=== What you are asked to do ===
For the entries below, copy exactly the line that contains "用于显示 commit history" through the line that contains "- [exclude_lines](#exclude_lines)", both ends included, and exclude all pictures.

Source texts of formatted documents
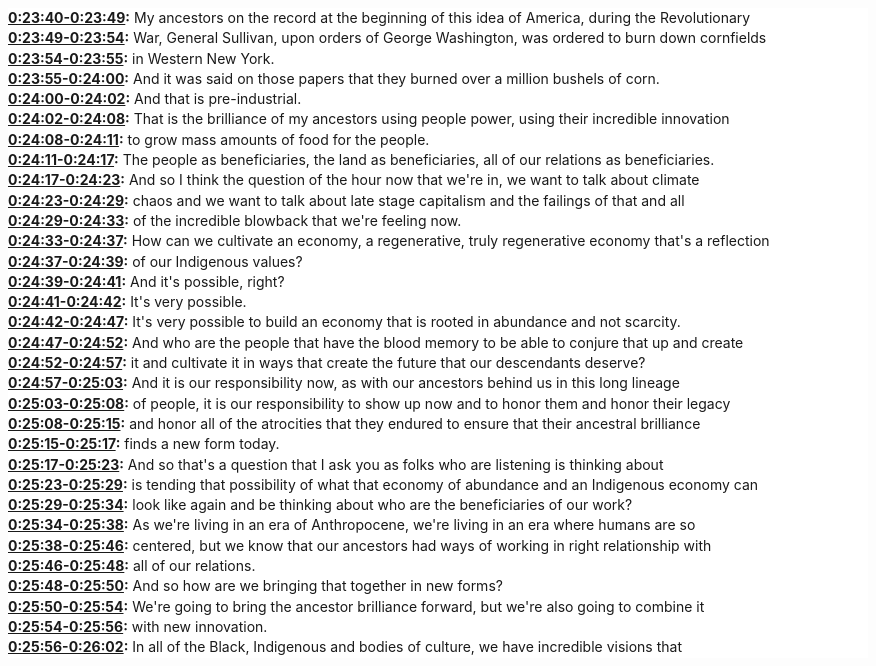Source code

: **[0:23:40-0:23:49](https://soundcloud.com/farmerama-radio/62-orfc-2021#t=0:23:40):**  My ancestors on the record at the beginning of this idea of America, during the Revolutionary  
**[0:23:49-0:23:54](https://soundcloud.com/farmerama-radio/62-orfc-2021#t=0:23:49):**  War, General Sullivan, upon orders of George Washington, was ordered to burn down cornfields  
**[0:23:54-0:23:55](https://soundcloud.com/farmerama-radio/62-orfc-2021#t=0:23:54):**  in Western New York.  
**[0:23:55-0:24:00](https://soundcloud.com/farmerama-radio/62-orfc-2021#t=0:23:55):**  And it was said on those papers that they burned over a million bushels of corn.  
**[0:24:00-0:24:02](https://soundcloud.com/farmerama-radio/62-orfc-2021#t=0:24:00):**  And that is pre-industrial.  
**[0:24:02-0:24:08](https://soundcloud.com/farmerama-radio/62-orfc-2021#t=0:24:02):**  That is the brilliance of my ancestors using people power, using their incredible innovation  
**[0:24:08-0:24:11](https://soundcloud.com/farmerama-radio/62-orfc-2021#t=0:24:08):**  to grow mass amounts of food for the people.  
**[0:24:11-0:24:17](https://soundcloud.com/farmerama-radio/62-orfc-2021#t=0:24:11):**  The people as beneficiaries, the land as beneficiaries, all of our relations as beneficiaries.  
**[0:24:17-0:24:23](https://soundcloud.com/farmerama-radio/62-orfc-2021#t=0:24:17):**  And so I think the question of the hour now that we're in, we want to talk about climate  
**[0:24:23-0:24:29](https://soundcloud.com/farmerama-radio/62-orfc-2021#t=0:24:23):**  chaos and we want to talk about late stage capitalism and the failings of that and all  
**[0:24:29-0:24:33](https://soundcloud.com/farmerama-radio/62-orfc-2021#t=0:24:29):**  of the incredible blowback that we're feeling now.  
**[0:24:33-0:24:37](https://soundcloud.com/farmerama-radio/62-orfc-2021#t=0:24:33):**  How can we cultivate an economy, a regenerative, truly regenerative economy that's a reflection  
**[0:24:37-0:24:39](https://soundcloud.com/farmerama-radio/62-orfc-2021#t=0:24:37):**  of our Indigenous values?  
**[0:24:39-0:24:41](https://soundcloud.com/farmerama-radio/62-orfc-2021#t=0:24:39):**  And it's possible, right?  
**[0:24:41-0:24:42](https://soundcloud.com/farmerama-radio/62-orfc-2021#t=0:24:41):**  It's very possible.  
**[0:24:42-0:24:47](https://soundcloud.com/farmerama-radio/62-orfc-2021#t=0:24:42):**  It's very possible to build an economy that is rooted in abundance and not scarcity.  
**[0:24:47-0:24:52](https://soundcloud.com/farmerama-radio/62-orfc-2021#t=0:24:47):**  And who are the people that have the blood memory to be able to conjure that up and create  
**[0:24:52-0:24:57](https://soundcloud.com/farmerama-radio/62-orfc-2021#t=0:24:52):**  it and cultivate it in ways that create the future that our descendants deserve?  
**[0:24:57-0:25:03](https://soundcloud.com/farmerama-radio/62-orfc-2021#t=0:24:57):**  And it is our responsibility now, as with our ancestors behind us in this long lineage  
**[0:25:03-0:25:08](https://soundcloud.com/farmerama-radio/62-orfc-2021#t=0:25:03):**  of people, it is our responsibility to show up now and to honor them and honor their legacy  
**[0:25:08-0:25:15](https://soundcloud.com/farmerama-radio/62-orfc-2021#t=0:25:08):**  and honor all of the atrocities that they endured to ensure that their ancestral brilliance  
**[0:25:15-0:25:17](https://soundcloud.com/farmerama-radio/62-orfc-2021#t=0:25:15):**  finds a new form today.  
**[0:25:17-0:25:23](https://soundcloud.com/farmerama-radio/62-orfc-2021#t=0:25:17):**  And so that's a question that I ask you as folks who are listening is thinking about  
**[0:25:23-0:25:29](https://soundcloud.com/farmerama-radio/62-orfc-2021#t=0:25:23):**  is tending that possibility of what that economy of abundance and an Indigenous economy can  
**[0:25:29-0:25:34](https://soundcloud.com/farmerama-radio/62-orfc-2021#t=0:25:29):**  look like again and be thinking about who are the beneficiaries of our work?  
**[0:25:34-0:25:38](https://soundcloud.com/farmerama-radio/62-orfc-2021#t=0:25:34):**  As we're living in an era of Anthropocene, we're living in an era where humans are so  
**[0:25:38-0:25:46](https://soundcloud.com/farmerama-radio/62-orfc-2021#t=0:25:38):**  centered, but we know that our ancestors had ways of working in right relationship with  
**[0:25:46-0:25:48](https://soundcloud.com/farmerama-radio/62-orfc-2021#t=0:25:46):**  all of our relations.  
**[0:25:48-0:25:50](https://soundcloud.com/farmerama-radio/62-orfc-2021#t=0:25:48):**  And so how are we bringing that together in new forms?  
**[0:25:50-0:25:54](https://soundcloud.com/farmerama-radio/62-orfc-2021#t=0:25:50):**  We're going to bring the ancestor brilliance forward, but we're also going to combine it  
**[0:25:54-0:25:56](https://soundcloud.com/farmerama-radio/62-orfc-2021#t=0:25:54):**  with new innovation.  
**[0:25:56-0:26:02](https://soundcloud.com/farmerama-radio/62-orfc-2021#t=0:25:56):**  In all of the Black, Indigenous and bodies of culture, we have incredible visions that  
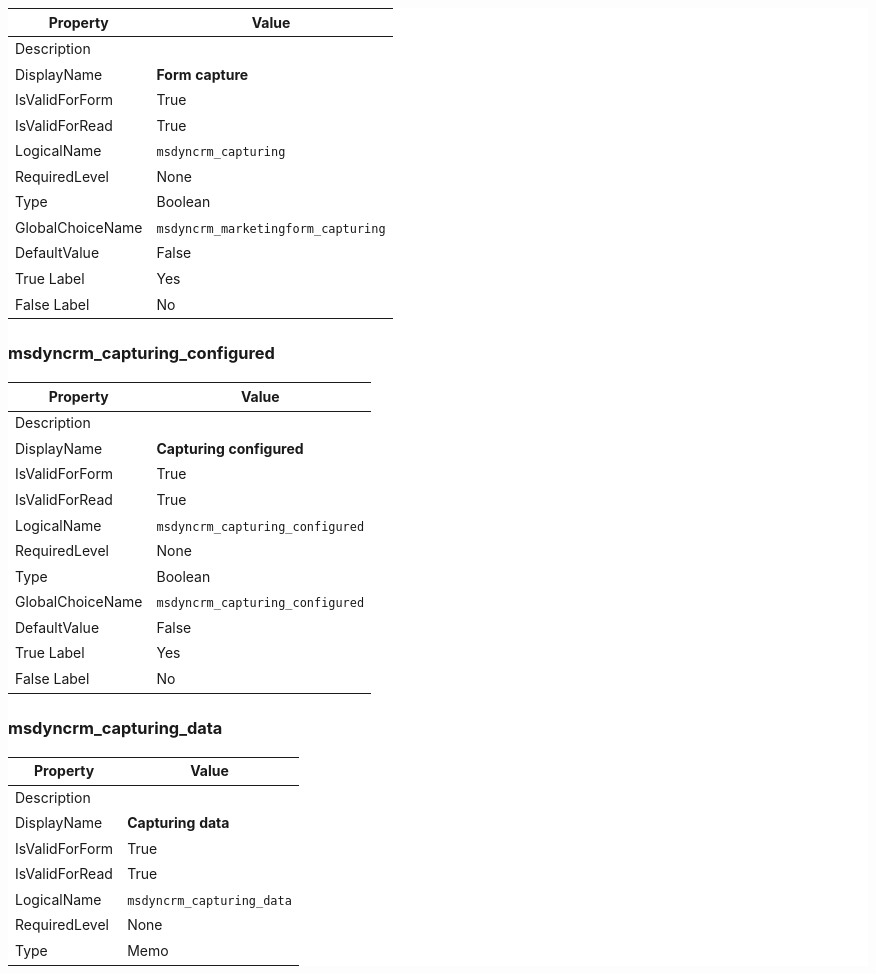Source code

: |Property|Value|
|---|---|
|Description||
|DisplayName|**Form capture**|
|IsValidForForm|True|
|IsValidForRead|True|
|LogicalName|`msdyncrm_capturing`|
|RequiredLevel|None|
|Type|Boolean|
|GlobalChoiceName|`msdyncrm_marketingform_capturing`|
|DefaultValue|False|
|True Label|Yes|
|False Label|No|

### <a name="BKMK_msdyncrm_capturing_configured"></a> msdyncrm_capturing_configured

|Property|Value|
|---|---|
|Description||
|DisplayName|**Capturing configured**|
|IsValidForForm|True|
|IsValidForRead|True|
|LogicalName|`msdyncrm_capturing_configured`|
|RequiredLevel|None|
|Type|Boolean|
|GlobalChoiceName|`msdyncrm_capturing_configured`|
|DefaultValue|False|
|True Label|Yes|
|False Label|No|

### <a name="BKMK_msdyncrm_capturing_data"></a> msdyncrm_capturing_data

|Property|Value|
|---|---|
|Description||
|DisplayName|**Capturing data**|
|IsValidForForm|True|
|IsValidForRead|True|
|LogicalName|`msdyncrm_capturing_data`|
|RequiredLevel|None|
|Type|Memo|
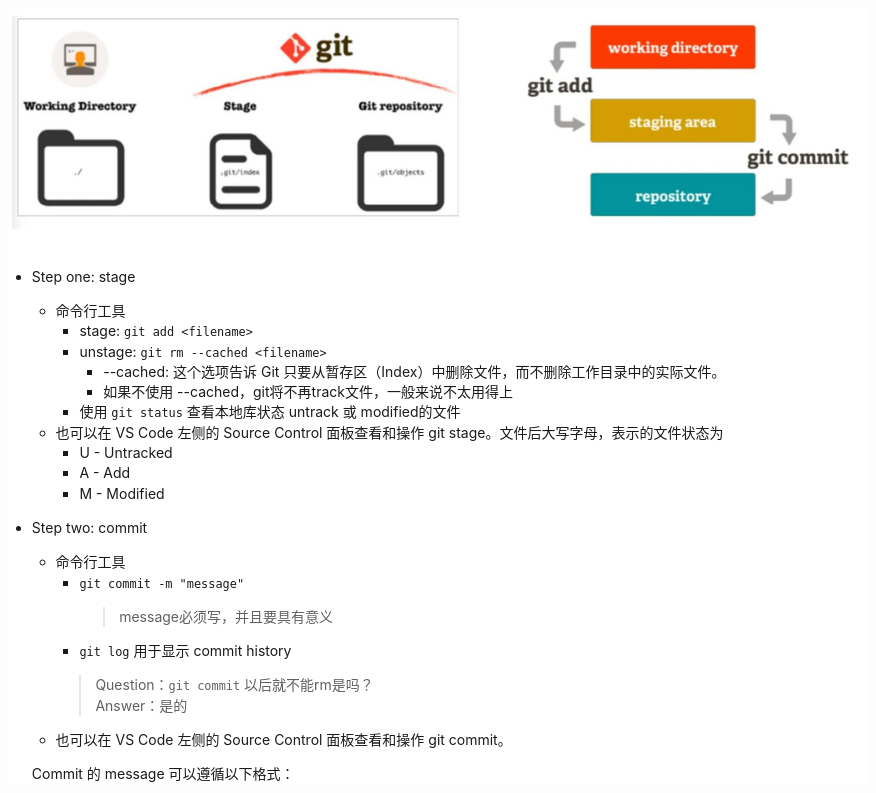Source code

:![git_working_process](./assets/images/git_working_process.jpg)
- Step one: stage  
  - 命令行工具
    - stage: `git add <filename>`
    - unstage: `git rm --cached <filename>`
      - --cached: 这个选项告诉 Git 只要从暂存区（Index）中删除文件，而不删除工作目录中的实际文件。
      - 如果不使用 --cached，git将不再track文件，一般来说不太用得上
    - 使用 `git status` 查看本地库状态 untrack 或 modified的文件
  - 也可以在 VS Code 左侧的 Source Control 面板查看和操作 git stage。文件后大写字母，表示的文件状态为  
      - U - Untracked  
      - A - Add 
      - M - Modified  
- Step two: commit
  - 命令行工具
    - `git commit -m "message"`
      > message必须写，并且要具有意义
    - `git log` 用于显示 commit history
    > Question：`git commit` 以后就不能rm是吗？  
    Answer：是的
  - 也可以在 VS Code 左侧的 Source Control 面板查看和操作 git commit。

  Commit 的 message 可以遵循以下格式：
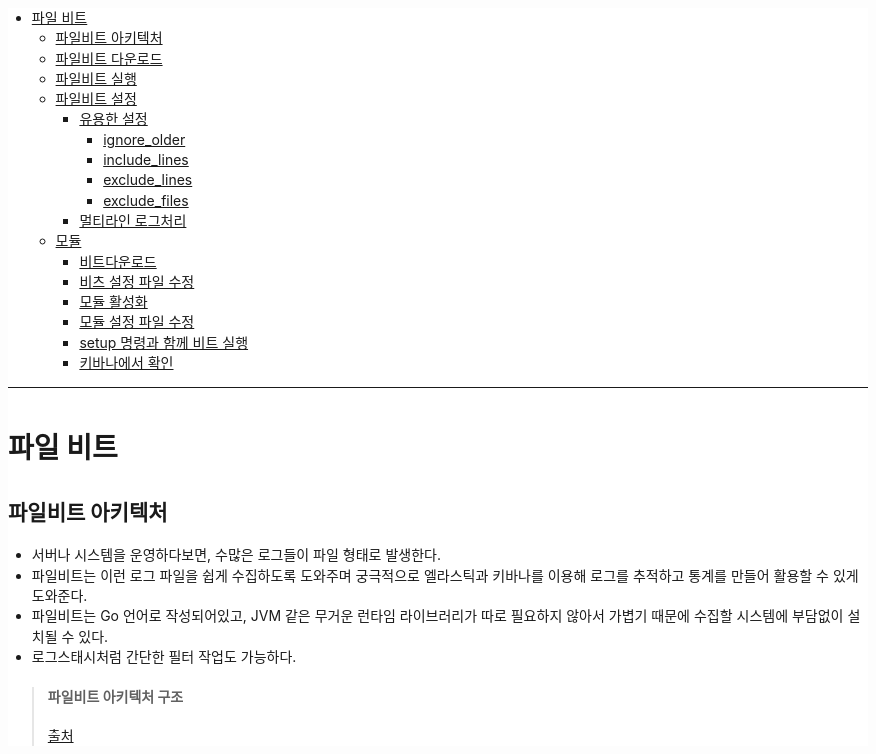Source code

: - [파일 비트](#파일-비트)
  - [파일비트 아키텍처](#파일비트-아키텍처)
  - [파일비트 다운로드](#파일비트-다운로드)
  - [파일비트 실행](#파일비트-실행)
  - [파일비트 설정](#파일비트-설정)
    - [유용한 설정](#유용한-설정)
      - [ignore_older](#ignore_older)
      - [include_lines](#include_lines)
      - [exclude_lines](#exclude_lines)
      - [exclude_files](#exclude_files)
    - [멀티라인 로그처리](#멀티라인-로그처리)
  - [모듈](#모듈)
    - [비트다운로드](#비트다운로드)
    - [비츠 설정 파일 수정](#비츠-설정-파일-수정)
    - [모듈 활성화](#모듈-활성화)
    - [모듈 설정 파일 수정](#모듈-설정-파일-수정)
    - [setup 명령과 함께 비트 실행](#setup-명령과-함께-비트-실행)
    - [키바나에서 확인](#키바나에서-확인)
---

# 파일 비트
## 파일비트 아키텍처

- 서버나 시스템을 운영하다보면, 수많은 로그들이 파일 형태로 발생한다.
- 파일비트는 이런 로그 파일을 쉽게 수집하도록 도와주며 궁극적으로 엘라스틱과 키바나를 이용해 로그를 추적하고 통계를 만들어 활용할 수 있게 도와준다.
- 파일비트는 Go 언어로 작성되어있고, JVM 같은 무거운 런타임 라이브러리가 따로 필요하지 않아서 가볍기 때문에 수집할 시스템에 부담없이 설치될 수 있다.
- 로그스태시처럼 간단한 필터 작업도 가능하다.

> #### 파일비트 아키텍처 구조 
> [출처](https://www.elastic.co/guide/en/beats/filebeat/current/filebeat-overview.html)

=== Response box ===
    - `git log` 用于显示 commit history
    > Question：`git commit` 以后就不能rm是吗？  
    Answer：是的
  - 也可以在 VS Code 左侧的 Source Control 面板查看和操作 git commit。

  Commit 的 message 可以遵循以下格式：
Source code

: - [파일 비트](#파일-비트)
  - [파일비트 아키텍처](#파일비트-아키텍처)
  - [파일비트 다운로드](#파일비트-다운로드)
  - [파일비트 실행](#파일비트-실행)
  - [파일비트 설정](#파일비트-설정)
    - [유용한 설정](#유용한-설정)
      - [ignore_older](#ignore_older)
      - [include_lines](#include_lines)
      - [exclude_lines](#exclude_lines)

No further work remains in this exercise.